By Kyle Busch
The hybrids cost about $5,000 above the all gasoline cars. The
hybrids have most all of the components of a gasoline car plus the electrical
components. I believe that the Japanese auto makers are doing "real world"
testing for the electric motor, recharging system, etc. In five years, they
should have all electric offerings.
The Japanese and the Europeans have micro cars that are fuel
efficient. At this time, however, they are not offered to Americans.
Diesels are an alternative. BMW has a 320di with 148 horsepower.
It gets about 50 mpg at 100 miles per hour. 0-60 is about 8.1 seconds. This car
is not imported into the United States at this time.
Kia and Hyundai are coming up in quality, but the prices are
coming up just under the pricey Toyota and Honda.
I discuss the following fuel efficient vehicles because the cars
are proven, are reasonably priced, and are available.
The cost of transportation can be expensive, and higher fuel
prices does not help matters. The following vehicles have good ratings, and they
will help to stretch your fuel dollars.
The following are some vehicles that will help you to keep
rolling longer and avoid the pump:
1. The Toyota Corolla has been around for over 30 years. During
the last few years, the Corolla has become a bit larger. Expect to achieve about
30 miles per gallon (mpg) in the city and about 40 mpg on the highway with this
2. The Honda Civic has been a stiff rival to the Corolla. The
Civic has also recently grown a bit in size. The Civic is right there with the
Corolla at about 30 mpg in the city and about 40 mpg on the highway.
3. The Geo Prizm will cost about $1,000- $1,500 less than a
comparable year Corolla or Civic. The Prizm will achieve about 29 mpg city and
about 38 mpg on the highway.
SUVs can really eat the fuel, however, they are convenient for
hauling cargo, and some definitely have a real advantage in bad weather and
4. The Suzuki Esteem wagon provides some cargo-carrying ability
and reasonable fuel economy. Expect to achieve about 28 mpg in the city and
about 37 mpg on the highway with this vehicle.
5. The Subaru Legacy wagon/Outback wagon and Forester can all
carry cargo plus they have all-wheel drive. These vehicles generally have the
most powerful engines out of those mentioned above. Expect to achieve about 22
mpg in the city and about 27 mpg on the highway.
If you are in the market for a vehicle, be certain to do your
homework. Consult the April (automotive issue) of "Consumer Reports." This
resource is available at most public libraries.

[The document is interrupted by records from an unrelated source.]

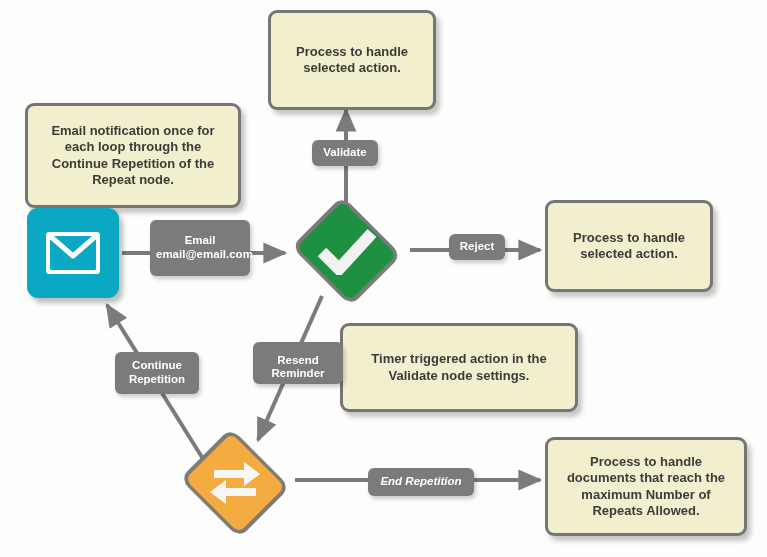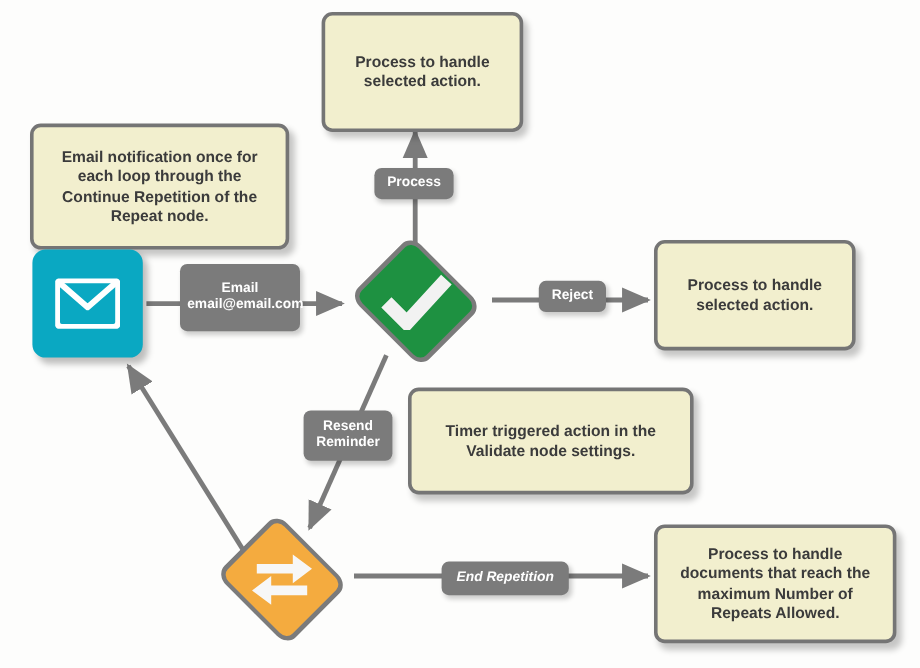--- a/index.html
+++ b/index.html
@@ -185,7 +185,7 @@
   </div>
 
   <div class="chip" style="left:312px; top:140px; width:66px; height:26px;">
-    <span>Process</span>
+    <span>Validate</span>
   </div>
 
   <div class="chip" style="left:449px; top:234px; width:56px; height:26px;">

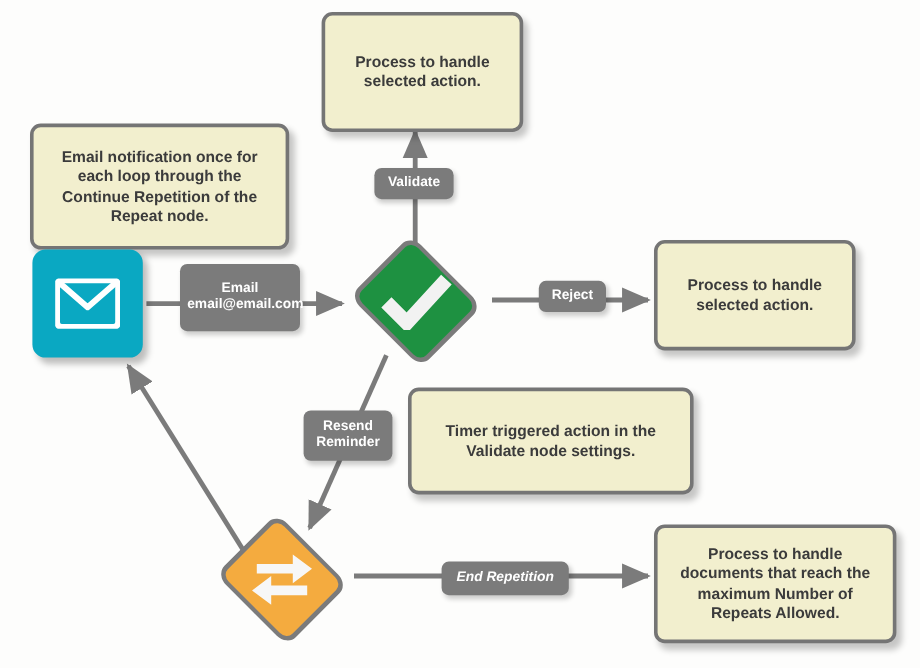--- a/index.html
+++ b/index.html
@@ -196,6 +196,9 @@
     <span>Resend Reminder</span>
   </div>
 
+  <div class="chip" style="left:115px; top:352px; width:84px; height:42px;">
+    <span>Continue Repetition</span>
+  </div>
 
   <div class="chip" style="left:368px; top:468px; width:106px; height:28px;font-style:italic;">
     <span>End Repetition</span>

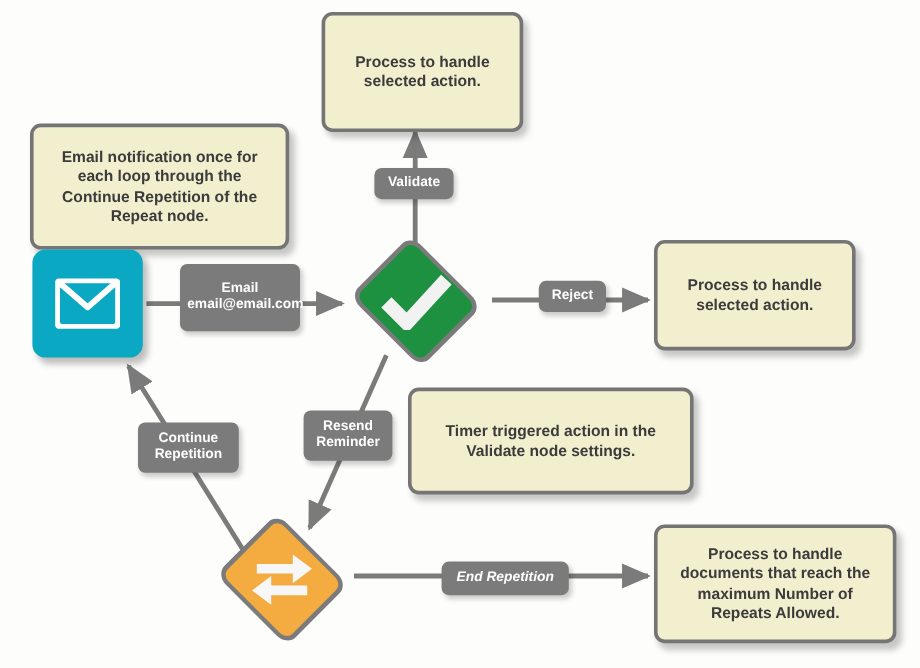--- a/index.html
+++ b/index.html
@@ -192,7 +192,7 @@
     <span>Reject</span>
   </div>
 
-  <div class="chip" style="left:253px; top:342px; width:74px; height:42px;">
+  <div class="chip" style="left:253px; top:342px; width:90px; height:42px;align-items:flex-end;">
     <span>Resend Reminder</span>
   </div>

If you plan on buying a used vehicle, also be sure to read a
couple of archived new vehicle road tests (review road tests that were conducted
at the time the vehicle was new) on the used vehicle of interest in auto
magazines (many are archived at your local library) or Internet sources such as
"Car and Driver," "Motor Trend," "Road & Track," or "MotorWeek." Information
from the road tests will allow you to zero in on which of the vehicles discussed
above will be the best for you.
Last, but not least, be certain that you do not overpay to drive
a fuel-efficient vehicle. For example, if you pay say $1,500 more for a vehicle
that achieves five mpg more than your current vehicle, you would need to drive
it about five years to get $1,500 in fuel savings. However, say you pay an extra
$500 for a vehicle that achieves 10 mpg more than your current vehicle. In a
little over one year, you would recoup your $500.